==== DOCUMENT SEGMENT

Investors submit the following loan offers, which shall be ranked from the lowest interest rate to the highest:

  1. EUR 150,000, with a 10.0% interest rate;
  2. EUR 200,000, with a 10.5% interest rate;
  3. EUR 150,000, with an 11.2% interest rate;
  4. EUR 200,000, with an 11.5% interest rate;
  5. EUR 100,000, with a 12.0% interest rate;
  6. EUR 150,000, with a 12.0% interest rate.

Investors made loan offers in the total amount of EUR 950,000, which is larger than the maximum target amount of loans requested by the Project Owner.

The fulfilment of the total loan amount starts with the offer with the lowest interest rate. Loan offers A and B shall participate in the crowdfunding offer in full, in the total amount of EUR 350,000. Offer C participates in the remaining part of offers A and B (i.e. in the amount of EUR 100,000), and the loan offer made by investor C in the amount of 50,000 euros remains rejected.

Loan offers D, E and F are deemed to be unsuccessful and are thus rejected.

All successful loan offers shall bear the interest rate requested by the last successful investor (in this example - 11.2%, offered by investor C).


Capital types


A secured loan is the safest and, thus, the least-yielding type of capital. The loan is secured against collateral, which is usually a mortgage on the assets of the company or some other type of collateral. Secured loans are always repaid as the first priority.

An unsecured loan is a layer of capital between equity and secured loans. They are riskier than secured loans but also more profitable. Unsecured loans are repaid to the owner of the capital after all secured debts have been repaid.

A Mezzanine is a hybrid capital (subordinated loan or preferred equity) that lies between equity and secured loan. It has a lower risk than equity – mezzanine financing is repaid before equity but after all loan obligations have been fulfilled. In addition to the usual interest, bonuses that depend on the profitability of the project may be added to the mezzanine capital.

Equity is the capital placed in the company by its owners. The owners are paid the last after all other liabilities have been redeemed.


Real estate investment types


Rental - Investments in cash flow projects.

Development - Investments in property development projects (the construction and sale of buildings).

Speculative - Risky early-stage real estate investments where the main parameters of the development project are known, but they might change significantly during the implementation of the project (e.g. the zoning process, its duration, as well as potential building rights).

========

**JOB 1**
Copy the lines of the entries word for word. Begin at the line that contains "genus: Fimbristylis" and stop after the line that contains "collectors: G. Jackson".
The entries that follow have no connection to the text about loan offers and capital types.

==== RECORDED INFORMATION

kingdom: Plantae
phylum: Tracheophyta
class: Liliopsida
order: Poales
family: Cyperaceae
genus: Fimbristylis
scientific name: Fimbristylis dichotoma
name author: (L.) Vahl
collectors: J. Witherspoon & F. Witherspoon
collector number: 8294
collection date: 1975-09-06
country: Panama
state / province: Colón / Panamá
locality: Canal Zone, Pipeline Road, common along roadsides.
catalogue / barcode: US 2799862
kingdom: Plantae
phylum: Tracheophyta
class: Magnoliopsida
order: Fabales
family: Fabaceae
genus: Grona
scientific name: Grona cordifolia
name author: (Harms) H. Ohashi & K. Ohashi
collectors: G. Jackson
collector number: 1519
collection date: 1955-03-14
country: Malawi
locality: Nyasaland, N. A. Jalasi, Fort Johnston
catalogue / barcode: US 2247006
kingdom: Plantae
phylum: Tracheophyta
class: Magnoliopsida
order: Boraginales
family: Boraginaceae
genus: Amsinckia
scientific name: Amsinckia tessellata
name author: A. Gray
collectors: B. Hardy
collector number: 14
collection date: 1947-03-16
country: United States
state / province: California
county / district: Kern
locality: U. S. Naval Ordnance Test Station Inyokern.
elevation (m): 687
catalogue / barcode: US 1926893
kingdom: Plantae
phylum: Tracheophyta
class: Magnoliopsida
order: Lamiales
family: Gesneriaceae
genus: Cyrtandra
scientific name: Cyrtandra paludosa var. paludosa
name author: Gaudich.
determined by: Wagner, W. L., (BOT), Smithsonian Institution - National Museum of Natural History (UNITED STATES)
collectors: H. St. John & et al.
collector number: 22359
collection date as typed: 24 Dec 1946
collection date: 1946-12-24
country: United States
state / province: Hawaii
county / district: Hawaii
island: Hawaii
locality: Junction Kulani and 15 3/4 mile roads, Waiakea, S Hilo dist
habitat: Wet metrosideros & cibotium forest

========

**JOB 2**
In the example in the text about loan offers and capital types, what interest rate do all successful loan offers bear?

**EXERCISE SOLUTION 1**
genus: Fimbristylis
scientific name: Fimbristylis dichotoma
name author: (L.) Vahl
collectors: J. Witherspoon & F. Witherspoon
collector number: 8294
collection date: 1975-09-06
country: Panama
state / province: Colón / Panamá
locality: Canal Zone, Pipeline Road, common along roadsides.
catalogue / barcode: US 2799862
kingdom: Plantae
phylum: Tracheophyta
class: Magnoliopsida
order: Fabales
family: Fabaceae
genus: Grona
scientific name: Grona cordifolia
name author: (Harms) H. Ohashi & K. Ohashi
collectors: G. Jackson

**EXERCISE SOLUTION 2**
11.2%, the rate offered by investor C.